Maj. Gregg Eason, FWC investigations section leader, said Wayne “has made some incredible cases and has been instrumental in advancing the FWC’s port inspection program.
”This important program is a vital tool to curbing illegal wildlife trafficking – a $20 billion per year industry that undermines legal businesses and jeopardizes public safety. His work has strengthened our ability to successfully combat this activity,” Eason said.
Eason said one of Wayne’s most important cases dealing with the illegal import/export of fish and wildlife was a two-year multi-agency effort to investigate a case that cause more than $1 million in damages.
“Florida’s ports are the front lines of an ongoing war between law enforcement and those who would illegally import or export illegal fish and wildlife,” Eason said. Most Floridians are unaware that the illegal importation and exportation of wildlife through the state’s ports is a significant and growing issue, he said.
Eason — in nominating Wayne for the award — cited several of his cases including these:
Operation Dirty Dealing — Wayne participated in a joint state and federal investigation of seafood dealers in St. Johns, Volusia, Indian River and Brevard counties that resulted in several citations and warnings being issued for state and federal fisheries violations.
Operation Atlantis — Wayne partnered in an investigation of two unlicensed marine life/tropical fish dealers in Putnam County. The probe also targeted suspected illegal sale of reptiles such as lizards and snakes. The two-to three-day operation concluded with several citations and warnings being issued to violators, Wayne said.
Operation Tanked —Wayne intercepted several shipments of marine life from a Brevard County unlicensed internet dealer — triggering a multi-agency investigation resulting in federal charges under the Lacey Act — a United States conservation law prohibiting trade in wildlife, fish, and plants that have been illegally taken, possessed, transported, or sold.

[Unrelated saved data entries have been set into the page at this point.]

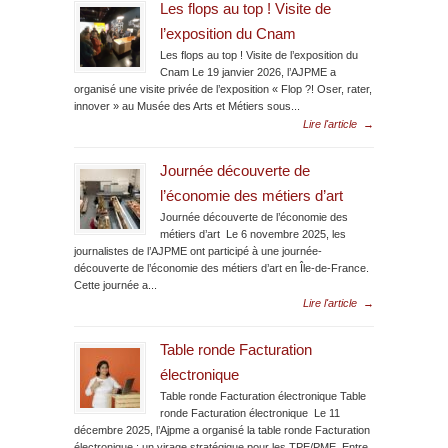
Les flops au top ! Visite de
l’exposition du Cnam
Les flops au top ! Visite de l’exposition du
Cnam Le 19 janvier 2026, l’AJPME a
organisé une visite privée de l’exposition « Flop ?! Oser, rater,
innover » au Musée des Arts et Métiers sous...
Lire l'article
→
Journée découverte de
l’économie des métiers d’art
Journée découverte de l’économie des
métiers d’art Le 6 novembre 2025, les
journalistes de l’AJPME ont participé à une journée-
découverte de l’économie des métiers d’art en Île-de-France.
Cette journée a...
Lire l'article
→
Table ronde Facturation
électronique
Table ronde Facturation électronique Table
ronde Facturation électronique Le 11
décembre 2025, l’Ajpme a organisé la table ronde Facturation
électronique : un virage stratégique pour les TPE/PME. Entre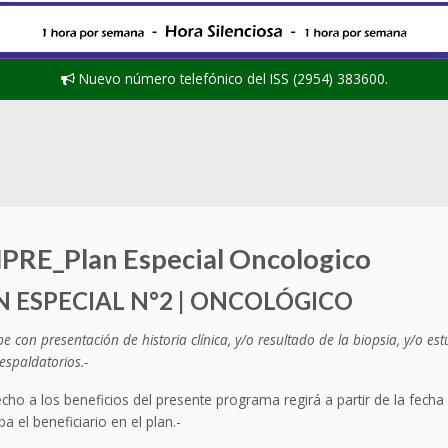
Nuevo número telefónico del ISS (2954) 383600.
PRE_Plan Especial Oncologico
N ESPECIAL N°2 | ONCOLÓGICO
be con presentación de historia clínica, y/o resultado de la biopsia, y/o est
espaldatorios.-
echo a los beneficios del presente programa regirá a partir de la fecha
ba el beneficiario en el plan.-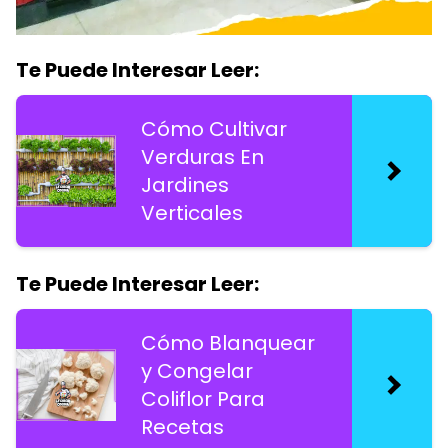
Te Puede Interesar Leer:
Cómo Cultivar
Verduras En
Jardines
Verticales
Te Puede Interesar Leer:
Cómo Blanquear
y Congelar
Coliflor Para
Recetas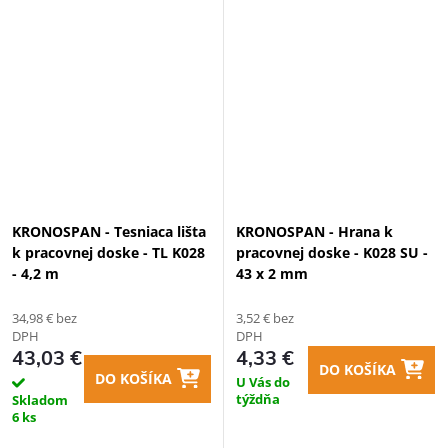
KRONOSPAN - Tesniaca lišta
KRONOSPAN - Hrana k
k pracovnej doske - TL K028
pracovnej doske - K028 SU -
- 4,2 m
43 x 2 mm
34,98 € bez
3,52 € bez
DPH
DPH
43,03 €
4,33 €
DO KOŠÍKA
DO KOŠÍKA
U Vás do
týždňa
Skladom
6 ks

Reticulated python — Wayne intercepted the shipment of a reticulated python, which is classified as a conditional/invasive species in Florida as the reptile was en route from a South Florida reptile dealer to a Cocoa resident. The dealer had an extensive history of selling conditional species to unlicensed individuals.
Wayne said that since becoming an investigator, he’s learned that be it fish or wildlife or anything else, if people can make money off it, they will. In the old days, he said, illegal fish and wildlife dealers would set up a storefront operation, but now all that’s needed is a computer with internet access and a way to ship the fish or wildlife.

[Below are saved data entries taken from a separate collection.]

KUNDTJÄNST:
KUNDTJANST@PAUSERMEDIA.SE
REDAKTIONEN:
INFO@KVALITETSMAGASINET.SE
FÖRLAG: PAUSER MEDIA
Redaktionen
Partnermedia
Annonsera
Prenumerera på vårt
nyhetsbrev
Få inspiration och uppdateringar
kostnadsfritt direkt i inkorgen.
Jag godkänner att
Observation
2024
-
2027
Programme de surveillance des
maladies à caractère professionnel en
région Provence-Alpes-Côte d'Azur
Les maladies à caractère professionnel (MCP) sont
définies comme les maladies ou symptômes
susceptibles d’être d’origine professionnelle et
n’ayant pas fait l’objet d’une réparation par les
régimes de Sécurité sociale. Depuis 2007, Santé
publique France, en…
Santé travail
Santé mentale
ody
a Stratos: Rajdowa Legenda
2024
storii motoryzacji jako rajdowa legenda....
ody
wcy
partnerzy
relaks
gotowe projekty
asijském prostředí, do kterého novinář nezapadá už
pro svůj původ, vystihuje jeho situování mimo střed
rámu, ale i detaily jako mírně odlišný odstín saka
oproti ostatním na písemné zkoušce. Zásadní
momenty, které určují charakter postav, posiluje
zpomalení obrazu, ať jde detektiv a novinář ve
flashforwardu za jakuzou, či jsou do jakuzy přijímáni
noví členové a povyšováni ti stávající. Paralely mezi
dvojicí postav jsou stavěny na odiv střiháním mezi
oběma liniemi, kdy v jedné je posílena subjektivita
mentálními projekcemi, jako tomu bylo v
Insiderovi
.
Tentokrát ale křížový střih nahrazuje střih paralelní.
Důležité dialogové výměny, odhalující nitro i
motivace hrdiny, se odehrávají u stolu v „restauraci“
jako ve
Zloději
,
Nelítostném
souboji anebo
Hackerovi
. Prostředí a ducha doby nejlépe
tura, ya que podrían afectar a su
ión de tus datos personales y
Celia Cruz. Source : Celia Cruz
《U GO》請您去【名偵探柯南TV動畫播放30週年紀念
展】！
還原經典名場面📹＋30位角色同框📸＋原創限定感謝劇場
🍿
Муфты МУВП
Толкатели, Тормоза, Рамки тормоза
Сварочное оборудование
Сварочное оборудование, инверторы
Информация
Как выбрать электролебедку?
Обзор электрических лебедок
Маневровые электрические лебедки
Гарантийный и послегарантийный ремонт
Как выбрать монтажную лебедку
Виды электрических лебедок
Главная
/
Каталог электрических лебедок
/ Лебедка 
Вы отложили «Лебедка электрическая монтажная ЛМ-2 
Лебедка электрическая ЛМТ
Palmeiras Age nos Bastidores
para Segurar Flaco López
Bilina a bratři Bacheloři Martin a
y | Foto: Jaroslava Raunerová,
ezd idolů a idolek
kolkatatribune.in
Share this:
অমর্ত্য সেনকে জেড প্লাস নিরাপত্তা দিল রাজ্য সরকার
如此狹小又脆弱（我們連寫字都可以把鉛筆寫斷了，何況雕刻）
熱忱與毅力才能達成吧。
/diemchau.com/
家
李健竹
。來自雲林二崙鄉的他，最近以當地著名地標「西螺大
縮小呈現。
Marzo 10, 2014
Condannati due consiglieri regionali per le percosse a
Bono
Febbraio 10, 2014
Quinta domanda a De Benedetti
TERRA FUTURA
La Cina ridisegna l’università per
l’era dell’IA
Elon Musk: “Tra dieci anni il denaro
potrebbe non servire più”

He said people have taken wildlife ranging from baby alligators to turtles, venomous snakes and marine tropical fish out of Florida to sell elsewhere in the nation or overseas.
“It’s hard to say whether there’s an increase in it but I would say we’re getting better at detecting it. Through our port investigations and our internet crime investigations we’re able to see a lot more of it,” Wayne said. Investigators uncover illegal fish and wildlife trafficking via various methods including the internet or by intercepting shipments, he said.

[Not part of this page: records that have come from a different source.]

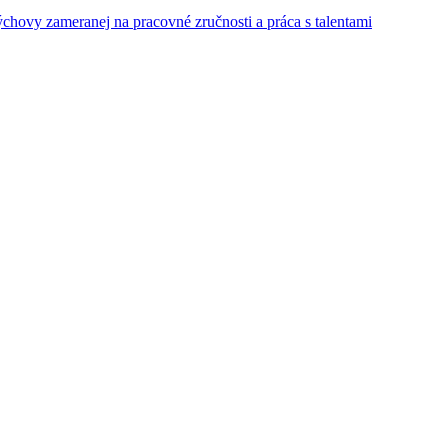
ýchovy zameranej na pracovné zručnosti a práca s talentami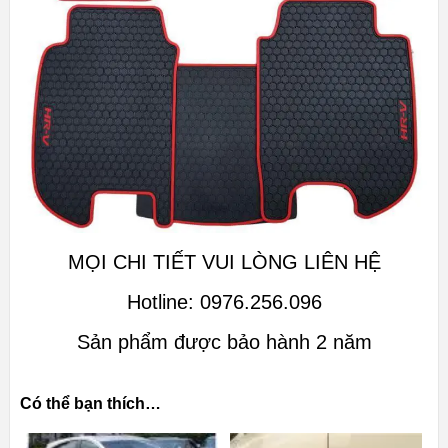
MỌI CHI TIẾT VUI LÒNG LIÊN HỆ
Hotline: 0976.256.096
Sản phẩm được bảo hành 2 năm
Có thể bạn thích…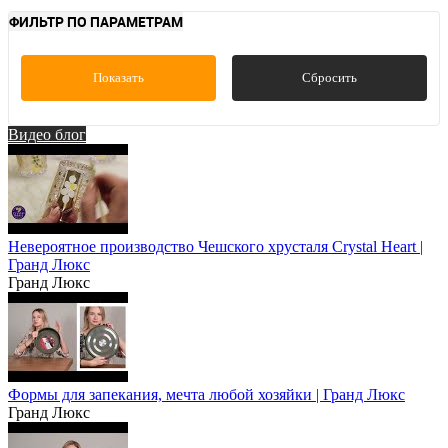
ФИЛЬТР ПО ПАРАМЕТРАМ
Показать
Сбросить
Видео блог
Невероятное производство Чешского хрусталя Crystal Heart |
Гранд Люкс
Гранд Люкс
Формы для запекания, мечта любой хозяйки | Гранд Люкс
Гранд Люкс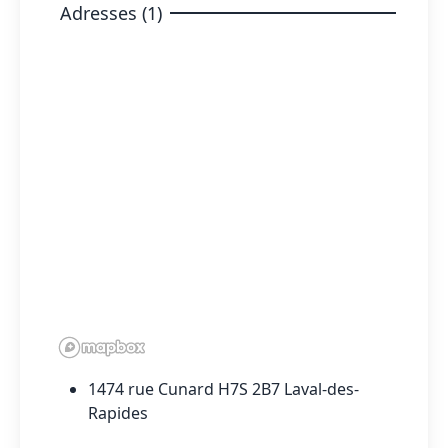
Adresses (1)
1474 rue Cunard H7S 2B7 Laval-des-
Rapides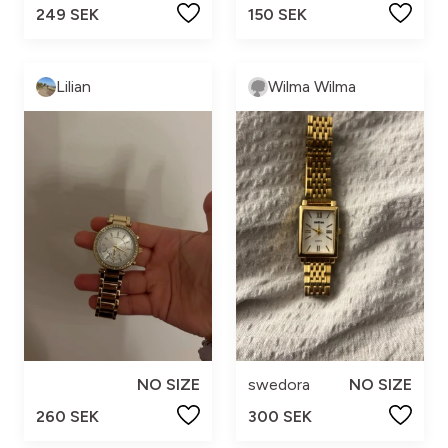
249 SEK
150 SEK
Lilian
Wilma Wilma
NO SIZE
swedora
NO SIZE
260 SEK
300 SEK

A graduate of the Florida Leadership Academy, Wayne has served as field training officer and instructor for the agency in several areas including port investigations, man-tracking, airboat operation and boating under the influence investigations. He has a bachelor’s degree in criminology from Florida State University.
Wayne also is active in the community, and volunteers as a board member for the National Association of Chiefs of Police at the American Police Hall of Fame & Museum, which provides family support programs to officers permanently disabled in the line of duty.
Earlier this year, Wayne received the Investigator of the Year Award from the State Law Enforcement Chiefs’ Association, which recognizes “the best and brightest in Florida’s law enforcement community.”